Selama bertahun-tahun, masyarakat di lingkungan padat penduduk itu hidup dalam keterbatasan air bersih. Sumur-sumur warga perlahan kehilangan debit, sementara sebagian lainnya menghasilkan air yang keruh, berbau, bahkan terasa asin. Kondisi tersebut memaksa warga mengeluarkan biaya tambahan untuk membeli air bersih demi memenuhi kebutuhan rumah tangga.
Fenomena ini mencerminkan paradoks pembangunan. Di satu sisi, kawasan Suralaya terus berkembang sebagai kawasan industri strategis. Di sisi lain, sebagian masyarakat yang tinggal berdampingan dengan kawasan tersebut masih menghadapi kesulitan memperoleh kebutuhan paling mendasar dalam kehidupan.
Sejumlah warga menduga penurunan muka air tanah, intrusi air laut, hingga tekanan terhadap lingkungan akibat pesatnya pembangunan menjadi faktor yang memperburuk krisis air bersih. Persoalan lain adalah belum tersambungnya jaringan distribusi air bersih ke lingkungan Jelawe, sehingga masyarakat masih bergantung pada sumur pribadi maupun pasokan air tangki.
Dampaknya tidak hanya dirasakan dari sisi ekonomi. Beban pengeluaran rumah tangga meningkat karena harus membeli air hampir setiap pekan. Di sisi lain, penggunaan air yang kualitasnya kurang layak juga berpotensi menimbulkan berbagai gangguan kesehatan, mulai dari penyakit kulit hingga gangguan pencernaan, terutama bagi anak-anak dan lanjut usia.
Ketua RT Jelawe, M. Amin, mengatakan persoalan air bersih telah lama menjadi aspirasi masyarakat. Berbagai upaya swadaya telah dilakukan warga, mulai dari pengeboran sumur dengan kedalaman lebih besar, penyaringan air secara mandiri hingga mencari sumber air alternatif. Namun langkah tersebut belum mampu mengatasi persoalan secara permanen.
"Kami berharap ada solusi nyata. Pemerintah bersama perusahaan-perusahaan industri di sekitar dapat membantu memenuhi kebutuhan air bersih masyarakat. Ini sudah menjadi kebutuhan yang sangat mendesak," kata Amin saat dihubungi melalui WhatsApp, Minggu 19 Juli 2026.
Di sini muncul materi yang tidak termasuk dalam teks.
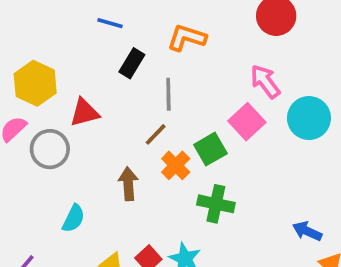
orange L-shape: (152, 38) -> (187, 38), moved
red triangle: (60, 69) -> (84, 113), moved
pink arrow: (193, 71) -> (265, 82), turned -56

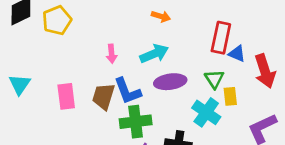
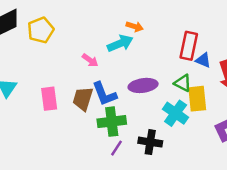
pink arrow: (112, 54) -> (90, 60), turned -49
cyan arrow: (154, 54) -> (120, 43), moved
green triangle: (214, 79) -> (183, 83), turned -30
yellow rectangle: (230, 96) -> (197, 99), size x1.5

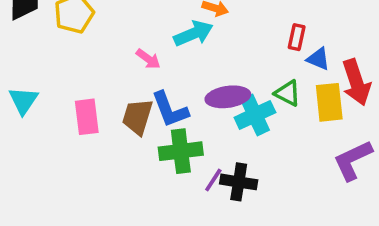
red rectangle: (189, 46) -> (297, 37), size x0.6
yellow rectangle: (197, 99) -> (329, 102), moved
cyan cross: (176, 113) -> (255, 115), moved, turned 30
purple line: (117, 148) -> (213, 180), moved

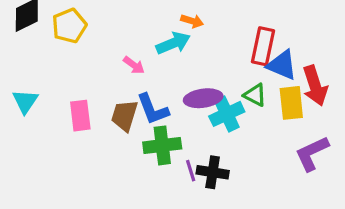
red rectangle: (297, 37) -> (263, 46), size x1.6
blue triangle: (318, 59) -> (282, 65), size x1.5
purple line: (213, 180) -> (191, 171), turned -50

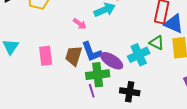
purple ellipse: (203, 98) -> (112, 61), moved, turned 40
purple line: (191, 171) -> (92, 91), moved

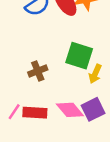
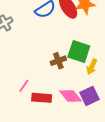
brown cross: (38, 71) -> (58, 61), moved
pink line: (14, 112) -> (24, 86), moved

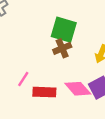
green square: (79, 51) -> (64, 30), moved

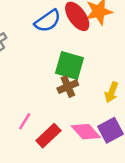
red rectangle: (44, 92) -> (48, 136), turned -45

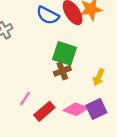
blue semicircle: (48, 21) -> (48, 15), turned 60
pink diamond: (86, 132) -> (76, 109), turned -30

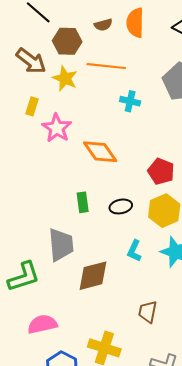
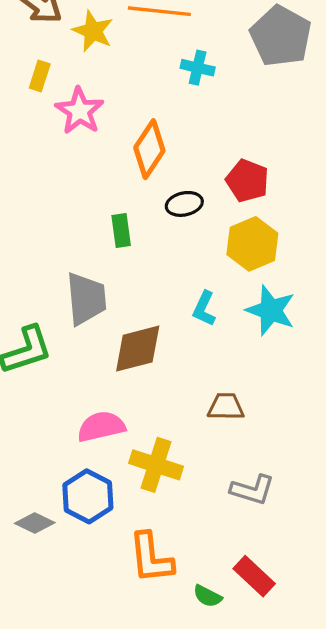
orange diamond: (100, 152) -> (149, 149), turned 68
black ellipse: (121, 206) -> (184, 204), moved
brown trapezoid: (148, 312) -> (226, 407), turned 80
pink semicircle: (42, 324) -> (101, 427), moved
Menurutnya, laporan dan keluhan warga telah disampaikan kepada pemerintah mulai dari tingkat kelurahan, kecamatan hingga perangkat daerah terkait di Pemerintah Kota Cilegon. Namun hingga kini, solusi yang bersifat jangka panjang belum juga terealisasi.
Harapan serupa disampaikan Tini, salah seorang warga Jelawe. Ia berharap pemerintah segera memperluas jaringan distribusi air bersih, membangun sumur umum yang memenuhi standar kesehatan, sekaligus memperkuat pengawasan terhadap dampak lingkungan akibat aktivitas industri di kawasan Suralaya.
"Air bersih bukan sekadar fasilitas, tetapi hak dasar masyarakat. Kami berharap pemerintah hadir dengan kebijakan yang benar-benar menyelesaikan persoalan ini," ujarnya.
Persoalan air bersih di Jelawe menjadi pengingat bahwa pembangunan industri semestinya berjalan beriringan dengan pemenuhan hak-hak dasar masyarakat. Di kawasan yang menjadi salah satu penopang ekonomi nasional, akses terhadap air bersih seharusnya tidak lagi menjadi kemewahan, melainkan pelayanan publik yang dapat dinikmati setiap warga tanpa terkecuali.